Cuando alguno de los involucrados o un vecino avisa al 101, personal del Comando Radioeléctrico se dirige al lugar en donde se desarrolla el conflicto. De acuerdo a Corbellini, hacen un trabajo de mediación entre las partes y se ofrece la posibilidad de radicar la denuncia correspondiente. Sin embargo, sostuvo que en algunos casos es necesaria la fuerza policial. “Si no intervenimos o damos un tiempo para que la pelea pare, termina con un muerto y gente lesionada. Sí o sí la policía tiene que intervenir. La situación social está a la vista, la policía llega y la situación en vez de calmarse, se empeora. Pero si no llega, termina mal”.

Violencia y exclusión en la misma vereda

La recurrencia de los vecinos a la policía para la resolución de este tipo de situaciones tiene una explicación para la oficial Mariel Arévalo, a cargo de la Comisaría de la Mujer , que atiende mensualmente unos 70 casos de violencia familiar. “La gente va a la comisaría porque es lo más cercano y lo más económico y van con la pretensión de resolución del problema”.

La violencia, de acuerdo a la policía, se ha apoderado de los conflictos y “la intervención policial es insustituible”, analizó y ahondó: “La violencia tiene que ver con las conductas aprendidas y la gente resuelve los conflictos diarios con las herramientas que tiene y ahí encontrás que los elementos fundamentales son la intolerancia y la falta de respeto. El disenso siempre va a estar, el tema es con qué herramientas vamos a resolverlos”, agregó.

Para Corbellini, “todo tiene que ver con la situación social” y reconoció: “No estamos en condiciones de decirle a la gente qué no hacer dentro de su casa. Muchas veces no tenemos las herramientas, uno se lleva al golpeador y a la golpeada a la comisaría con todos los chicos atrás. Pero, ¿de qué exclusión se puede hablar cuando se excluyen en otro rancho a seis cuadras?”.

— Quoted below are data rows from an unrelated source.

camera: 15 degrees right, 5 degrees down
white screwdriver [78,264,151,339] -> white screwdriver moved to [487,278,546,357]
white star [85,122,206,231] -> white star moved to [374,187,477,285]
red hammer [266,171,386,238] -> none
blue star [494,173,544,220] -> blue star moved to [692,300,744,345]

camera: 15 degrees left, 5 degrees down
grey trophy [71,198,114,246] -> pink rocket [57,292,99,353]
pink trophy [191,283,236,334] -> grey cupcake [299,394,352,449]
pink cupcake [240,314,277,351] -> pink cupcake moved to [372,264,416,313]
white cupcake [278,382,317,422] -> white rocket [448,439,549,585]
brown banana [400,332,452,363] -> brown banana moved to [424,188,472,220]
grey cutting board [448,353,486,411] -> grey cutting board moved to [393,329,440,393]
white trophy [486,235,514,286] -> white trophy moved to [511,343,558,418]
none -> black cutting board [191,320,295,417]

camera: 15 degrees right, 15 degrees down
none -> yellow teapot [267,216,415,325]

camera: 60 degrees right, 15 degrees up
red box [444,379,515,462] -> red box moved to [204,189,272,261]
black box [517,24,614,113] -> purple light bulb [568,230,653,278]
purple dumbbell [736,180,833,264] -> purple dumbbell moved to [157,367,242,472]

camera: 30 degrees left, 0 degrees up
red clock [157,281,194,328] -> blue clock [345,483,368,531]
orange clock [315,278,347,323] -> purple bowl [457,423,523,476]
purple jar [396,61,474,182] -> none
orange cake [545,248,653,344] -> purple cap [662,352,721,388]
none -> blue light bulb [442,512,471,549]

“El entrenamiento te da algunas pautas pero no son tan aplicables cuando vos te encontrás con la situación. Los tipos se desacatan y hay que aplicar la fuerza, ¿cómo hacemos para contener de otra manera? Eso es lo que hablamos con el juzgado. ¿Mandamos asistentes sociales? Vienen con los ojos negros todos los días. Yo creo que somos el reflejo de una consecuencia social, de la falta de educación y oportunidades para los chicos y eso se ve todo reflejado en la calle”, concluyó.